Tiba-tiba muncul satu kaki dari lubang itu. Seseorang mencoba berpijak. Tapi, pijakannya gagal, orang itu langsung berguling-guling ke bawah dan sempat kena air pipis gue.
“Aduh. Aduh. Asu. Aduh.” orang itu kesakitan. Badannya mendarat di rawa-rawa.
Gue sama Dani sekarang dalam kondisi setengah panik, setengah lagi mau ketawa. Dani nengok ke celana gue.
“Uhuk, gede juga, uhuk.”
“Eh, sorry.” Gue langsung naikin resleting celana.
Setelah celana rapi, gue cuci tangan bentar, lalu ngasih kode ke Dani untuk kabur pelan-pelan. Agak susah berjalan di tanah miring begini. Sesampainya di wilayah rawa dengan susah payah, si orang itu udah berdiri dan manggil kita. Seketika badan kami berdua seperti ditarik mendekati orang itu setelah dia melakukan gerakan ayunan tangan yang aneh.
Gue memerhatikan orang ini. Kaos polo garis-garis, celana bahan hitam polos, serta sendal jepit. Jelas dia bukan orang yang tau fashion. Mukanya tampak kotak, ditambah potongan rambutnya yang dipotong model tukul. Tapi mukanya lebih ganteng dikit lah daripada Tukul, dan lebih putih.
Orang itu nempelin telunjuknya di depan mulut, menyuruh diam. Kami berdua digiring menuju pepohonan supaya tersembunyi dari pandangan orang-orang.
“Maaf, mas, mbak, harus sampe narik segala. Lebih aman di sini.” Dia tolah-toleh.
“Lu mau apa!” Bentak gue
“Kalem, Mas, kalem. Saya bukan musuh kok.” Telapak tangannya berayun naik-turun kaya dribble bola basket
Gue pasang posisi waspada, Dani ngumpet di belakang gue. Badannya nempel semua ke punggung gue, payudaranya juga.
“Oke. Gini, mas, saya harus bilang makasih dulu udah ngalahin saya di Menara Saidah kemarin. Abis itu...”

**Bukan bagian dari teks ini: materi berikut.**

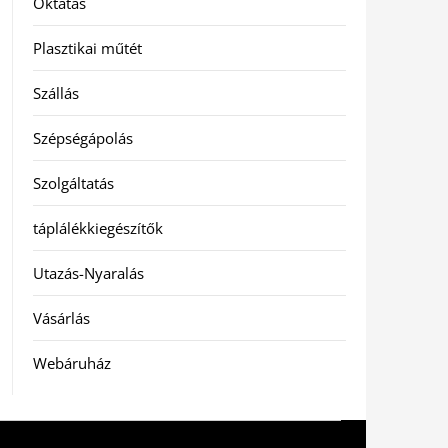
Oktatás
Plasztikai műtét
Szállás
Szépségápolás
Szolgáltatás
táplálékkiegészítők
Utazás-Nyaralás
Vásárlás
Webáruház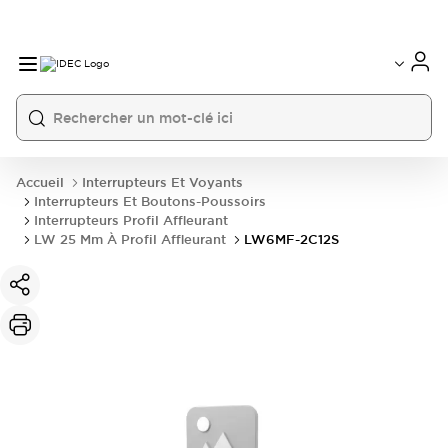
Accueil
Interrupteurs Et Voyants
Interrupteurs Et Boutons-Poussoirs
Interrupteurs Profil Affleurant
LW 25 Mm À Profil Affleurant
LW6MF-2C12S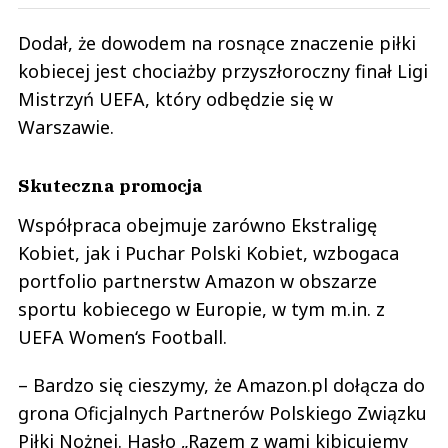
Dodał, że dowodem na rosnące znaczenie piłki
kobiecej jest chociażby przyszłoroczny finał Ligi
Mistrzyń UEFA, który odbędzie się w
Warszawie.
Skuteczna promocja
Współpraca obejmuje zarówno Ekstraligę
Kobiet, jak i Puchar Polski Kobiet, wzbogaca
portfolio partnerstw Amazon w obszarze
sportu kobiecego w Europie, w tym m.in. z
UEFA Women‘s Football.
– Bardzo się cieszymy, że Amazon.pl dołącza do
grona Oficjalnych Partnerów Polskiego Związku
Piłki Nożnej. Hasło „Razem z wami kibicujemy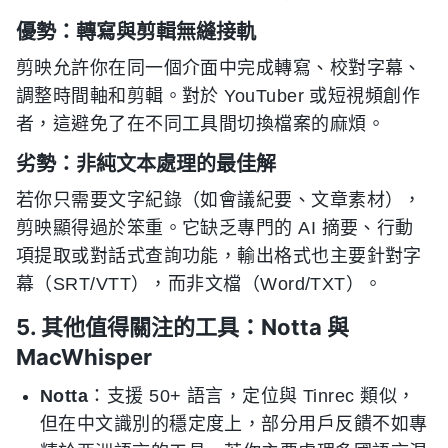
優勢：轉寫與剪輯無縫接軌
剪映允許你在同一個介面中完成轉寫、校對字幕、
調整時間軸和剪輯。對於 YouTuber 或短視頻創作
者，這避免了在不同工具間切換檔案的麻煩。
劣勢：非純文本處理的最佳解
若你只需要文字紀錄（如會議紀要、文章素材），
剪映顯得過於笨重。它缺乏專門的 AI 摘要、行動
項提取或對話式查詢功能，輸出格式也主要針對字
幕（SRT/VTT），而非文檔（Word/TXT）。
5. 其他值得關注的工具：Notta 與
MacWhisper
Notta
：支援 50+ 語言，定位與 Tinrec 類似，
但在中文識別的穩定度上，部分用戶反饋不如專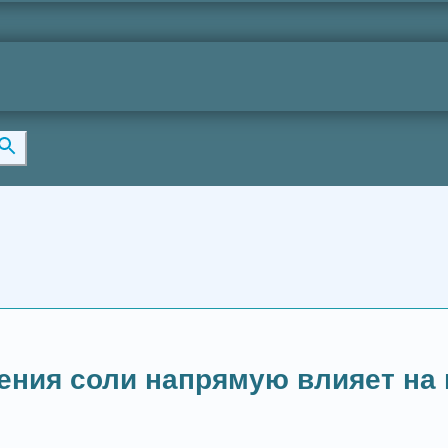
ения соли напрямую влияет на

Dia menjelaskan kejadian yang menimpanya. Waktu itu dia baru tiga hari pulang dari Nepal, tiba-tiba dia dibius dan diculik kelompok watchdog dan gak mampu membela diri. Setelah itu, dia selalu dipasangkan baju jaket dan helm pabrikan Hammer Tech.
Ini anak sopan banget ngomongnya. Gue jadi merasa aman untuk mengendurkan pertahanan.

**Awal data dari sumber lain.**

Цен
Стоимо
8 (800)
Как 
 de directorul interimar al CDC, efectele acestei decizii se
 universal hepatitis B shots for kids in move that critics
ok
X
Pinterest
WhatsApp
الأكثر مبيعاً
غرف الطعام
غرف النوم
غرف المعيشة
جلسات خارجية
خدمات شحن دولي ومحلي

“So, lu korban juga, gitu?” Tanya gue.
“Ya, gitu, Mas. Makanya makasih.” Katanya
“Cara kerja jaketnya gimana sih?” Gue nanya lagi.

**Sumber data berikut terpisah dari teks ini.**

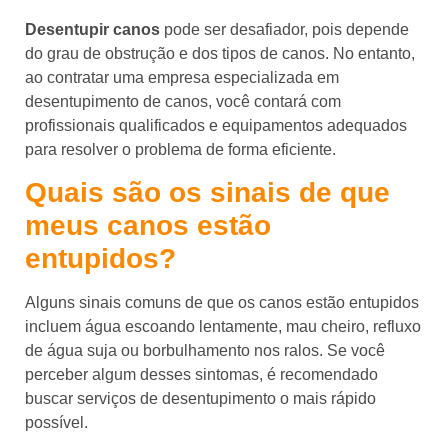
Desentupir canos
pode ser desafiador, pois depende
do grau de obstrução e dos tipos de canos. No entanto,
ao contratar uma empresa especializada em
desentupimento de canos, você contará com
profissionais qualificados e equipamentos adequados
para resolver o problema de forma eficiente.
Quais são os sinais de que
meus canos estão
entupidos?
Alguns sinais comuns de que os canos estão entupidos
incluem água escoando lentamente, mau cheiro, refluxo
de água suja ou borbulhamento nos ralos. Se você
perceber algum desses sintomas, é recomendado
buscar serviços de desentupimento o mais rápido
possível.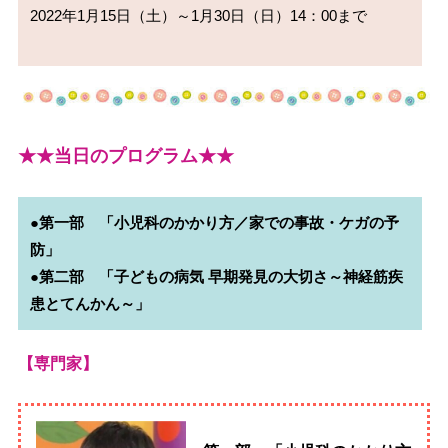
2022年1月15日（土）～1月30日（日）14：00まで
★★当日のプログラム★★
●第一部　「小児科のかかり方／家での事故・ケガの予
防」

●第二部　「子どもの病気 早期発見の大切さ～神経筋疾
【専門家】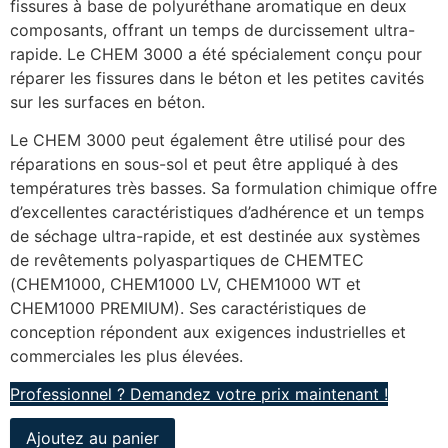
fissures à base de polyuréthane aromatique en deux
composants, offrant un temps de durcissement ultra-
rapide. Le CHEM 3000 a été spécialement conçu pour
réparer les fissures dans le béton et les petites cavités
sur les surfaces en béton.
Le CHEM 3000 peut également être utilisé pour des
réparations en sous-sol et peut être appliqué à des
températures très basses. Sa formulation chimique offre
d’excellentes caractéristiques d’adhérence et un temps
de séchage ultra-rapide, et est destinée aux systèmes
de revêtements polyaspartiques de CHEMTEC
(CHEM1000, CHEM1000 LV, CHEM1000 WT et
CHEM1000 PREMIUM). Ses caractéristiques de
conception répondent aux exigences industrielles et
commerciales les plus élevées.
Professionnel ? Demandez votre prix maintenant !
Ajoutez au panier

“Ada remot kendali yang dipegang ketuanya. Nah, sekarang saya lagi ngejar dia.”
“Balas dendam?”
Gue nengok ke Dani. Gue ragu-ragu apakah Dani boleh mendengar obrolan ini apa nggak. Dia pun ikutan melihat ke arah Dani.
“Mbak, saya juga minta maaf, ya.” Kepalanya menunduk ke Dani
“Eh, iya.. eh, Har, aduh, gimana ini...”
Bener kan, Dani gak siap sama pembicaraan ini.
“Eh, kita belum kenalan. Saya Sigit.” Dia menjulurkan tangan
“Hari.” Gue menjulurkan tangan ragu-ragu.
“Dani.”
Sigit lanjut menjelaskan kalau dia mengejar Watchdog bukan untuk balas dendam, tapi untuk menolong beberapa inhuman yang masih dalam penculikan organisasi mereka. Dia butuh gue karena dia menganggap gue kuat, terlebih gue adalah anggota S.H.I.E.L.D.
“Saya tau kok kalo masnya ini anggota S.H.I.E.L.D. pasif.” Tembaknya
“Tau dari mana?”
“Aduh gimana ya jelasinnya... Saya gak bisa kaya Ancient One.”
“Ancient One?” Itu barang apa nama orang.
“Ada lah pokoknya. Intinya, saya bisa tau dan bisa ke mana-mana kalo saya mau.”
“Terus?”
“Dan saya butuh bantuan inhuman kaya Mas ini.”
Kampret, Sigit! Dani jadi tahu kan. Dia ngeliatin gue seolah ngomong "sekarang lu punya hutang cerita sekarang!".